▶ **GOAL**
Copy out the data below verbatim.

Extracted records
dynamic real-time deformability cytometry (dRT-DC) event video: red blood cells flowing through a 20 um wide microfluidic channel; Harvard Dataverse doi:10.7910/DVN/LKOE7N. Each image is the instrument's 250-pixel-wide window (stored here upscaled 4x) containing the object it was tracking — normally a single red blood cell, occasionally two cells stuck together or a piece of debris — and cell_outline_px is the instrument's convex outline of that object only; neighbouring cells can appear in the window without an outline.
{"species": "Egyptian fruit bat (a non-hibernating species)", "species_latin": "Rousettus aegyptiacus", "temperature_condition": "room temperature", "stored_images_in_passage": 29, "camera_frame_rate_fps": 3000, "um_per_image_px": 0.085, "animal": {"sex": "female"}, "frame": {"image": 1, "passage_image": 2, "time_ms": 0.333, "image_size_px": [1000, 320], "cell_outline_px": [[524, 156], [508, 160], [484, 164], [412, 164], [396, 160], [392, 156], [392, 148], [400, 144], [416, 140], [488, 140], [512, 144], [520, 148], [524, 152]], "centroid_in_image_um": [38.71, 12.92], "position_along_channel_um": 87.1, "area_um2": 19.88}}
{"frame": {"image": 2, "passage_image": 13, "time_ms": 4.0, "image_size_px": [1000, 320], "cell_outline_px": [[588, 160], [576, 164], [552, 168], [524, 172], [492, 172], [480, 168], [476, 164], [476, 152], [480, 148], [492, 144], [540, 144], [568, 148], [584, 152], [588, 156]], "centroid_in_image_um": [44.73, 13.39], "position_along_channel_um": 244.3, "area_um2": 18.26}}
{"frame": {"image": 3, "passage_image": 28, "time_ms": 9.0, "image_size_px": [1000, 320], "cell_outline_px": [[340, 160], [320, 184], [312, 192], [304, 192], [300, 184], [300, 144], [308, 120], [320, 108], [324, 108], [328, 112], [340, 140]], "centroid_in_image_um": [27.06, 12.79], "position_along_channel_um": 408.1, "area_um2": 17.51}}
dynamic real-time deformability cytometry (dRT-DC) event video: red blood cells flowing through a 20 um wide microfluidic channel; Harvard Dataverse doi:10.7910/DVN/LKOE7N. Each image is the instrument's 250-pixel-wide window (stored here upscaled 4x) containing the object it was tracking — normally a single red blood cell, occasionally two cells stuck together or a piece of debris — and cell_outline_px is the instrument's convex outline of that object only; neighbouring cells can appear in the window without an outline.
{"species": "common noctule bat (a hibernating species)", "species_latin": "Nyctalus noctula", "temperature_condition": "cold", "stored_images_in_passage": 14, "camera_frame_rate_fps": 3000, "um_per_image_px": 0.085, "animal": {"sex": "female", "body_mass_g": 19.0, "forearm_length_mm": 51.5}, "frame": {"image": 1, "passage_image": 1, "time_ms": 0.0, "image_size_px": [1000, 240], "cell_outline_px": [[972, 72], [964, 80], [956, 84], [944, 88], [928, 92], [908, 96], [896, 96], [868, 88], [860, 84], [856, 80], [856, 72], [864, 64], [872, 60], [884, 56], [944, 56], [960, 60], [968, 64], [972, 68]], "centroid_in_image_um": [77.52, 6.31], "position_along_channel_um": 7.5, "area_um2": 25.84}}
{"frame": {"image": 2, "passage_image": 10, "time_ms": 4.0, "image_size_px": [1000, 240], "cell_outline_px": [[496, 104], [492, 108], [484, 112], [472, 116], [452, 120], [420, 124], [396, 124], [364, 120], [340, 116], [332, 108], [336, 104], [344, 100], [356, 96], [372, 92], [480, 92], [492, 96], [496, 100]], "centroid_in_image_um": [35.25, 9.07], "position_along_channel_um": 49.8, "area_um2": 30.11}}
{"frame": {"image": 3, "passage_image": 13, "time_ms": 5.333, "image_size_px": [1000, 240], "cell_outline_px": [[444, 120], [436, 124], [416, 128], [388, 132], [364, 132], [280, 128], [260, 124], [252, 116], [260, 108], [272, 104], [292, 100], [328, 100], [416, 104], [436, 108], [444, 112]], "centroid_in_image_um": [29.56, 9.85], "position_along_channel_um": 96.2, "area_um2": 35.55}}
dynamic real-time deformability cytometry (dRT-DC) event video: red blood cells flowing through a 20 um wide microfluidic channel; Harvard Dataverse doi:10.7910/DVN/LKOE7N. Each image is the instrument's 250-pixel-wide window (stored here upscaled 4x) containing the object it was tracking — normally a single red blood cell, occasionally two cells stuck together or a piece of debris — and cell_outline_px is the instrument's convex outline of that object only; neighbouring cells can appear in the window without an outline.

▶ **CORRECT RESULT**
dynamic real-time deformability cytometry (dRT-DC) event video: red blood cells flowing through a 20 um wide microfluidic channel; Harvard Dataverse doi:10.7910/DVN/LKOE7N. Each image is the instrument's 250-pixel-wide window (stored here upscaled 4x) containing the object it was tracking — normally a single red blood cell, occasionally two cells stuck together or a piece of debris — and cell_outline_px is the instrument's convex outline of that object only; neighbouring cells can appear in the window without an outline.
{"species": "Egyptian fruit bat (a non-hibernating species)", "species_latin": "Rousettus aegyptiacus", "temperature_condition": "room temperature", "stored_images_in_passage": 29, "camera_frame_rate_fps": 3000, "um_per_image_px": 0.085, "animal": {"sex": "female"}, "frame": {"image": 1, "passage_image": 2, "time_ms": 0.333, "image_size_px": [1000, 320], "cell_outline_px": [[524, 156], [508, 160], [484, 164], [412, 164], [396, 160], [392, 156], [392, 148], [400, 144], [416, 140], [488, 140], [512, 144], [520, 148], [524, 152]], "centroid_in_image_um": [38.71, 12.92], "position_along_channel_um": 87.1, "area_um2": 19.88}}
{"frame": {"image": 2, "passage_image": 13, "time_ms": 4.0, "image_size_px": [1000, 320], "cell_outline_px": [[588, 160], [576, 164], [552, 168], [524, 172], [492, 172], [480, 168], [476, 164], [476, 152], [480, 148], [492, 144], [540, 144], [568, 148], [584, 152], [588, 156]], "centroid_in_image_um": [44.73, 13.39], "position_along_channel_um": 244.3, "area_um2": 18.26}}
{"frame": {"image": 3, "passage_image": 28, "time_ms": 9.0, "image_size_px": [1000, 320], "cell_outline_px": [[340, 160], [320, 184], [312, 192], [304, 192], [300, 184], [300, 144], [308, 120], [320, 108], [324, 108], [328, 112], [340, 140]], "centroid_in_image_um": [27.06, 12.79], "position_along_channel_um": 408.1, "area_um2": 17.51}}
dynamic real-time deformability cytometry (dRT-DC) event video: red blood cells flowing through a 20 um wide microfluidic channel; Harvard Dataverse doi:10.7910/DVN/LKOE7N. Each image is the instrument's 250-pixel-wide window (stored here upscaled 4x) containing the object it was tracking — normally a single red blood cell, occasionally two cells stuck together or a piece of debris — and cell_outline_px is the instrument's convex outline of that object only; neighbouring cells can appear in the window without an outline.
{"species": "common noctule bat (a hibernating species)", "species_latin": "Nyctalus noctula", "temperature_condition": "cold", "stored_images_in_passage": 14, "camera_frame_rate_fps": 3000, "um_per_image_px": 0.085, "animal": {"sex": "female", "body_mass_g": 19.0, "forearm_length_mm": 51.5}, "frame": {"image": 1, "passage_image": 1, "time_ms": 0.0, "image_size_px": [1000, 240], "cell_outline_px": [[972, 72], [964, 80], [956, 84], [944, 88], [928, 92], [908, 96], [896, 96], [868, 88], [860, 84], [856, 80], [856, 72], [864, 64], [872, 60], [884, 56], [944, 56], [960, 60], [968, 64], [972, 68]], "centroid_in_image_um": [77.52, 6.31], "position_along_channel_um": 7.5, "area_um2": 25.84}}
{"frame": {"image": 2, "passage_image": 10, "time_ms": 4.0, "image_size_px": [1000, 240], "cell_outline_px": [[496, 104], [492, 108], [484, 112], [472, 116], [452, 120], [420, 124], [396, 124], [364, 120], [340, 116], [332, 108], [336, 104], [344, 100], [356, 96], [372, 92], [480, 92], [492, 96], [496, 100]], "centroid_in_image_um": [35.25, 9.07], "position_along_channel_um": 49.8, "area_um2": 30.11}}
{"frame": {"image": 3, "passage_image": 13, "time_ms": 5.333, "image_size_px": [1000, 240], "cell_outline_px": [[444, 120], [436, 124], [416, 128], [388, 132], [364, 132], [280, 128], [260, 124], [252, 116], [260, 108], [272, 104], [292, 100], [328, 100], [416, 104], [436, 108], [444, 112]], "centroid_in_image_um": [29.56, 9.85], "position_along_channel_um": 96.2, "area_um2": 35.55}}
dynamic real-time deformability cytometry (dRT-DC) event video: red blood cells flowing through a 20 um wide microfluidic channel; Harvard Dataverse doi:10.7910/DVN/LKOE7N. Each image is the instrument's 250-pixel-wide window (stored here upscaled 4x) containing the object it was tracking — normally a single red blood cell, occasionally two cells stuck together or a piece of debris — and cell_outline_px is the instrument's convex outline of that object only; neighbouring cells can appear in the window without an outline.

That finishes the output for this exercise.